From wikipedia now (which is a repetition of what Stanford refers to as the 'common sense view of analogies' which they attribute to aristotle):
Analyzing arguments from analogy[edit]
Strength of an analogy[edit]
Several factors affect the strength of the argument from analogy:
- The relevance (positive or negative) of the known similarities to the similarity inferred in the conclusion.[2][3]
- The degree of relevant similarity (or dissimilarity) between the two objects.[2]
- The amount and variety of instances that form the basis of the analogy.[2]
Counterarguments[edit]
Arguments from analogy may be attacked by use of
disanalogy,
counteranalogy, and by pointing out
unintended consequences of an analogy.
[1] In order to understand how one might go about analyzing an argument from analogy, consider the
teleological argument and the criticisms of this argument put forward by the philosopher
David Hume.
According to the analogical reasoning in the teleological argument, it would be ridiculous to assume that a complex object such as a watch came about through some random process. Since we have no problem at all inferring that such objects must have had an intelligent designer who created it for some purpose, we ought to draw the same conclusion for another complex and apparently designed object: the universe.
[1]
Hume argued that the universe and a watch have many relevant dissimilarities; for instance, the universe is often very disorderly and random. This is the strategy of "disanalogy": just as the amount and variety of relevant similarities between two objects strengthens an analogical conclusion, so do the amount and variety of relevant dissimilarities weaken it.
[1] Creating a "counteranalogy," Hume argued that some natural objects seem to have order and complexity --- snowflakes for example --- but are not the result of intelligent direction.
[1] Finally, Hume provides many possible "unintended consequences" of the argument; for instance, given that objects such as watches are often the result of the labor of groups of individuals, the reasoning employed by the teleological argument would seem to lend support to polytheism.
[1]
False analogy[edit]
A false analogy is a faulty instance of the argument from analogy. (emphasis mine)
An argument from analogy is weakened if it is inadequate in any of the
above respects. The term "false analogy" comes from the philosopher
John Stuart Mill, who was one of the first individuals to engage in a detailed examination of analogical reasoning.

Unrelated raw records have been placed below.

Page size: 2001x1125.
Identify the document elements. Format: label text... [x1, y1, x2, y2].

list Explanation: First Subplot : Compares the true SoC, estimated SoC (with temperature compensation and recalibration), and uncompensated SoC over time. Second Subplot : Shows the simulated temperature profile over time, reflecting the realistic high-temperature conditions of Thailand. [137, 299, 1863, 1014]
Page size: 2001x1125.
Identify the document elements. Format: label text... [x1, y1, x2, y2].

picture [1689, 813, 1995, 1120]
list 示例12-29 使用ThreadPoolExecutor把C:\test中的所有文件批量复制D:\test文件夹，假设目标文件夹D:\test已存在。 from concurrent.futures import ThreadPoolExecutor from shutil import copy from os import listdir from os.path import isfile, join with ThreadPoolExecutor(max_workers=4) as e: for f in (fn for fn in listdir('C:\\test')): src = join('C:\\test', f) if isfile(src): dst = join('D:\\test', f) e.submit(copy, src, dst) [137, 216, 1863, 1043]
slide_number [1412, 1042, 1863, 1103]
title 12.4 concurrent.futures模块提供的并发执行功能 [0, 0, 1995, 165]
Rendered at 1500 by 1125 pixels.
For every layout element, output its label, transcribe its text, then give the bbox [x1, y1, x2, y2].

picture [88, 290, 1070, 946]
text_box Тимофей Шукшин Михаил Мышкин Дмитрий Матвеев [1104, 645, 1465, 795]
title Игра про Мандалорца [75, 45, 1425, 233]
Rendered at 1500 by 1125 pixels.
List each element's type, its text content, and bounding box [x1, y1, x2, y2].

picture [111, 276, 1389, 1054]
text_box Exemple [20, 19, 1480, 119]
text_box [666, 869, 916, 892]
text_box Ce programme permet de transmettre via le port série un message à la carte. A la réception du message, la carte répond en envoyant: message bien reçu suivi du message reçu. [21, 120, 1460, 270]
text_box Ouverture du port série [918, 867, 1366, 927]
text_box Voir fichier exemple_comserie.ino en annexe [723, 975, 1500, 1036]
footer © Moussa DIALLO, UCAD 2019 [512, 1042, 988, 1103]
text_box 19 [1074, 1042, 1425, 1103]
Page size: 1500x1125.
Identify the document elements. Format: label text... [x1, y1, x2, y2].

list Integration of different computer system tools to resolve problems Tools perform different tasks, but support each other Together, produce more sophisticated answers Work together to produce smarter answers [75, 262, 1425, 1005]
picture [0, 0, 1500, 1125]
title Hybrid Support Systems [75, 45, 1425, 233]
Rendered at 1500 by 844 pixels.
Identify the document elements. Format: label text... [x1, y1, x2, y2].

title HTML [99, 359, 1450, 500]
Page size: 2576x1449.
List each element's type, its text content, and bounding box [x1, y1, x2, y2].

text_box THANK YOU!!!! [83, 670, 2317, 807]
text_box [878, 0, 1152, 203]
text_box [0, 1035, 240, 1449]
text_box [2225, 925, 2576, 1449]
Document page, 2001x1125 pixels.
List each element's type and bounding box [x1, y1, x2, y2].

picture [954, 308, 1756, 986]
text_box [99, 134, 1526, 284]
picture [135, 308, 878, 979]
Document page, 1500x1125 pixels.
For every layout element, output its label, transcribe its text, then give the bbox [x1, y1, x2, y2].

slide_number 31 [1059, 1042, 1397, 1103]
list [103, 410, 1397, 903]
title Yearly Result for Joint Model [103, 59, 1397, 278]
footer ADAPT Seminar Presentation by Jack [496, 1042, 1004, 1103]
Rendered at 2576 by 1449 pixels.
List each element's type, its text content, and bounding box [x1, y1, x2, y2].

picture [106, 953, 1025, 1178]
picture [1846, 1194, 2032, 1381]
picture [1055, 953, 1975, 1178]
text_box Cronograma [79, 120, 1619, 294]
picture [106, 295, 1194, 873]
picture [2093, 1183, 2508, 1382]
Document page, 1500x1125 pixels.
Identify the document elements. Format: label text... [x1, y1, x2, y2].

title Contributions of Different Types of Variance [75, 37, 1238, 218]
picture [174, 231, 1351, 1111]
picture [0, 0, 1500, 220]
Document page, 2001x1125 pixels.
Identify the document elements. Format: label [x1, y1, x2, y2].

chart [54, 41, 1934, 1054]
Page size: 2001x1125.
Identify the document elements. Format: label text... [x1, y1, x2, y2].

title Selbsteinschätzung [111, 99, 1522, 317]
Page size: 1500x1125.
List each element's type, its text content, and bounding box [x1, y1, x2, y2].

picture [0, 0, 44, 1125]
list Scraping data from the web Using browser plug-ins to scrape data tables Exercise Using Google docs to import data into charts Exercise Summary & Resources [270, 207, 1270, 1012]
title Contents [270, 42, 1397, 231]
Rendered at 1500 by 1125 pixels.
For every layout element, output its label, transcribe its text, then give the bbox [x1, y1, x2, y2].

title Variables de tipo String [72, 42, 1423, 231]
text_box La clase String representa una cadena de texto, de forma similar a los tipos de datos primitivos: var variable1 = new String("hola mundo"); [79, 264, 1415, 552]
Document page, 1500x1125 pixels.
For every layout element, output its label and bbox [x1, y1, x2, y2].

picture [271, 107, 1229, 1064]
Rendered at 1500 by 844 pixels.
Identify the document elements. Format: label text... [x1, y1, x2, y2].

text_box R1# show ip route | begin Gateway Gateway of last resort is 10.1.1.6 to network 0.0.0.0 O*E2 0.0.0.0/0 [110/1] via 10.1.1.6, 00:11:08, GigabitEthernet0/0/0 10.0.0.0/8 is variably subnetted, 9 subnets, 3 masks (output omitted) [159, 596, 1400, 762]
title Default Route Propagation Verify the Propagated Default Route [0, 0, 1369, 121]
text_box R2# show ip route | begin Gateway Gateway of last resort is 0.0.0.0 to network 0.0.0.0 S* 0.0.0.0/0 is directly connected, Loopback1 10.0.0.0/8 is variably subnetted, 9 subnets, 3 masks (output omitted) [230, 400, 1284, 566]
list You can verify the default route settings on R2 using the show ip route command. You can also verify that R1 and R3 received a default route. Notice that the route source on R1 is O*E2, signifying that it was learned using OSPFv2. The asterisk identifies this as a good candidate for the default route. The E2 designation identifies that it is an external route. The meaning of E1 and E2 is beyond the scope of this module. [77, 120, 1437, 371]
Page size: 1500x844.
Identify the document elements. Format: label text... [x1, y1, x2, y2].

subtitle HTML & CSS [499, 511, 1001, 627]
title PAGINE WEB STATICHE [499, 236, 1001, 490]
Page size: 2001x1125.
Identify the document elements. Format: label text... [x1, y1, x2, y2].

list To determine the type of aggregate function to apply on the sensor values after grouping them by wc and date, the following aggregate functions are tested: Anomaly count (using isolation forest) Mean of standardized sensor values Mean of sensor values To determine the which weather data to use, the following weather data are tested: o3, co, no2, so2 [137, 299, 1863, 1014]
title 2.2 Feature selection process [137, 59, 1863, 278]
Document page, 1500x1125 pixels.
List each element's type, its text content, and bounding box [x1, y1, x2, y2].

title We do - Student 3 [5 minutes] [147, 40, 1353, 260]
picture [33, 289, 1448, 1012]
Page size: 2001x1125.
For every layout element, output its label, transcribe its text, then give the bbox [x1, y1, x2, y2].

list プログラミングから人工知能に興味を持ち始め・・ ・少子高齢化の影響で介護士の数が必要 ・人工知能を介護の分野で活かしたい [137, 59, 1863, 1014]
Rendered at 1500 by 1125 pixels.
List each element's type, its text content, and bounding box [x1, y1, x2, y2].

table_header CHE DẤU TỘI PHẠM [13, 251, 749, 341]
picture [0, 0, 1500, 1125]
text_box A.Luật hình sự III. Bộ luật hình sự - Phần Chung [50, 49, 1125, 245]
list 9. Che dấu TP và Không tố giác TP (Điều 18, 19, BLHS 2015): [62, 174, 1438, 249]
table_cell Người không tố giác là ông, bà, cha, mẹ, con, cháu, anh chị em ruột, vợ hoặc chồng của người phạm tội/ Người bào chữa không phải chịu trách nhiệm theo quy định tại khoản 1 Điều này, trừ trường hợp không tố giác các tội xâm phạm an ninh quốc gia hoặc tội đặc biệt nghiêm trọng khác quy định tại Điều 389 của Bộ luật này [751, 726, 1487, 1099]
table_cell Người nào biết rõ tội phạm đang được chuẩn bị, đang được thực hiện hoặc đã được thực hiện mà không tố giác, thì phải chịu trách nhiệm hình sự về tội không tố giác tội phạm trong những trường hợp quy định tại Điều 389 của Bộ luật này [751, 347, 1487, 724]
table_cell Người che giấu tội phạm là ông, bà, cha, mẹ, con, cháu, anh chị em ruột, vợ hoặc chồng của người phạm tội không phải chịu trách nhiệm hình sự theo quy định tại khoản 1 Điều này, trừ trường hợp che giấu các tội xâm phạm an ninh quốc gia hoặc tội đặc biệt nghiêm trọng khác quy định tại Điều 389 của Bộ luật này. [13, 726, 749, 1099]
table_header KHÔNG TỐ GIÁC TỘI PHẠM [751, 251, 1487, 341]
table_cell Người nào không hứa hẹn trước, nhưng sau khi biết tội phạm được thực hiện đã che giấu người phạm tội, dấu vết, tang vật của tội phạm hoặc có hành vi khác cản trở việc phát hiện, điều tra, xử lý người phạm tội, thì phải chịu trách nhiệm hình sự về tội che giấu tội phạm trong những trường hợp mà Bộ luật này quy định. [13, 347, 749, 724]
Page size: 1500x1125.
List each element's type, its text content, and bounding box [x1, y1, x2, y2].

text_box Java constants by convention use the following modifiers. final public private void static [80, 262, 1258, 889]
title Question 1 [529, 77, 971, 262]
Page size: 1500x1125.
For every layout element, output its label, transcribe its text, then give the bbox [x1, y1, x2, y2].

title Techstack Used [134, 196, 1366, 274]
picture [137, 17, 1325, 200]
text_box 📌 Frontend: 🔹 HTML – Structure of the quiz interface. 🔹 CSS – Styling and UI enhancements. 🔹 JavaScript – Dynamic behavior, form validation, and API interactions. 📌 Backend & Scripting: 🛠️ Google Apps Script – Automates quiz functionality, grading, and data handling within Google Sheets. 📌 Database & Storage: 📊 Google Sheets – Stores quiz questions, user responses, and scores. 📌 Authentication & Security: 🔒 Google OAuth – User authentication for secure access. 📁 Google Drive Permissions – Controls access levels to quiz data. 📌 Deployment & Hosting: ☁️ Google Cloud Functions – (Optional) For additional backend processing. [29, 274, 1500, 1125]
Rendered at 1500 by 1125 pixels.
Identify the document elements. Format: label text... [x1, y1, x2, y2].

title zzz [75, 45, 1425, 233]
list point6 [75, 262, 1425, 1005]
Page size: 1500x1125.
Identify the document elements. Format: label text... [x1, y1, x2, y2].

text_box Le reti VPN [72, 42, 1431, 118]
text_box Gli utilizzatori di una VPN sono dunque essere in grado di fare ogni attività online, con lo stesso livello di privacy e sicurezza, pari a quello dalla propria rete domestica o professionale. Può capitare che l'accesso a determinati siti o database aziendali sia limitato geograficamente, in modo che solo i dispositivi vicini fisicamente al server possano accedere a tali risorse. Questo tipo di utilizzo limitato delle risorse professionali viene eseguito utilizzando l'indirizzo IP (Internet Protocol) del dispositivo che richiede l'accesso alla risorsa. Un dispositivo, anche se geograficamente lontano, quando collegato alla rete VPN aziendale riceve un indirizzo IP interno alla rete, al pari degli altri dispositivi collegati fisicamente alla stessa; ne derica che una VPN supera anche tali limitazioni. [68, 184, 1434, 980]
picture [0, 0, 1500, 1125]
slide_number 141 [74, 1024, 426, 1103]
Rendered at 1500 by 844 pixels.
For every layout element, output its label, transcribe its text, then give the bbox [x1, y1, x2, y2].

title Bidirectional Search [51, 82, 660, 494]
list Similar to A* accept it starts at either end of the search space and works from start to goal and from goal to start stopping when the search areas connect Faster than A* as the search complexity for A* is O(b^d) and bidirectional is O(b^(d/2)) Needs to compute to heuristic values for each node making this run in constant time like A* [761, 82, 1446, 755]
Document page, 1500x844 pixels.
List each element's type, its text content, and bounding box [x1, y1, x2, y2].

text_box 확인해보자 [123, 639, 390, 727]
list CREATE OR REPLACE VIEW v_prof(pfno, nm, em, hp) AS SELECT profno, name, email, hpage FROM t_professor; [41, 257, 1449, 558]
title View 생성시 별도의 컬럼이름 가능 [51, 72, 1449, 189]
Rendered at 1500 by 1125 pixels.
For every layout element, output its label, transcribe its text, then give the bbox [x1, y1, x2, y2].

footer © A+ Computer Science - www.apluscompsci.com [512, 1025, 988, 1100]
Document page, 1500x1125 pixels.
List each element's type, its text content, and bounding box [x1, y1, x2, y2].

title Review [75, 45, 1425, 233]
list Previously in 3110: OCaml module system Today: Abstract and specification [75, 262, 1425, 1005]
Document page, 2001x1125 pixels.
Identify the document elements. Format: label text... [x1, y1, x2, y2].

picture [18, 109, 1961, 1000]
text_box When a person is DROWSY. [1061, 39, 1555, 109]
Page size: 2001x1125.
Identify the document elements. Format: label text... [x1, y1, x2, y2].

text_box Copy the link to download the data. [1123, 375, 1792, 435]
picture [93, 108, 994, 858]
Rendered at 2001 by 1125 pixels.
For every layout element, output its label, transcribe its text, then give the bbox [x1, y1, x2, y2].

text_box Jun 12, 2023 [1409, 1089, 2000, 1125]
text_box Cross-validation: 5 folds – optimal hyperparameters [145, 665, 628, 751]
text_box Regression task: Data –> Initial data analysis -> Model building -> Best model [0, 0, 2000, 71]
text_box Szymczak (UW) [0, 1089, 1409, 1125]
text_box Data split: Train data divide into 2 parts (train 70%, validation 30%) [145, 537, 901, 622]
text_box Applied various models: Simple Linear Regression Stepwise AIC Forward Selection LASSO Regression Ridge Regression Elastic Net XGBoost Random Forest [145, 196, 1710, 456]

[2] One of Mill's examples involved an inference that some person is lazy from the observation that his or her sibling is lazy. According to Mill, sharing parents is not all that relevant to the property of laziness.
[2]
I'm aware that it is pretentious of me to act so outraged about constructing philosophical concepts (i.e my rhetorical questions), but such a dubious philosophical concept as intention really has no place in considerations of analysis of arguments that use analogies (except to show how dubious the use of any analogy is). Or the analysis of any argument actually, intentions just don't count. As you can see (i hope) there is nothing about it on wikipedia, nor on the page in the encyclopedia, except when Stanford's entry points out that the introduction of
any analogy is biased.
Finally, I would just mention that thought experiments and analogies are both treated with near-exclusionary suspicion by the most skeptical analytic philosophers/philosophers of mind publishing in the academy, such as Dennett (thought experiments) and some Bayesian analysts (analogies). Obviously philosophers, usually having little facility in fact-gathering disciplines, might be tempted to turn to analogies and thought experiments in order to demonstrate principles they want to argue for, but this is their own problem, and no one should be trying to change argumentation guidelines just to mask their ignorance in a domain... Certainly not in ways that prioritize 'intentions' (a very very unlikely philosophical conception) over evidence. Clearly, some of us don't feel weakened when 'unable to resort' to thought experiment or analogy. I certainly don't.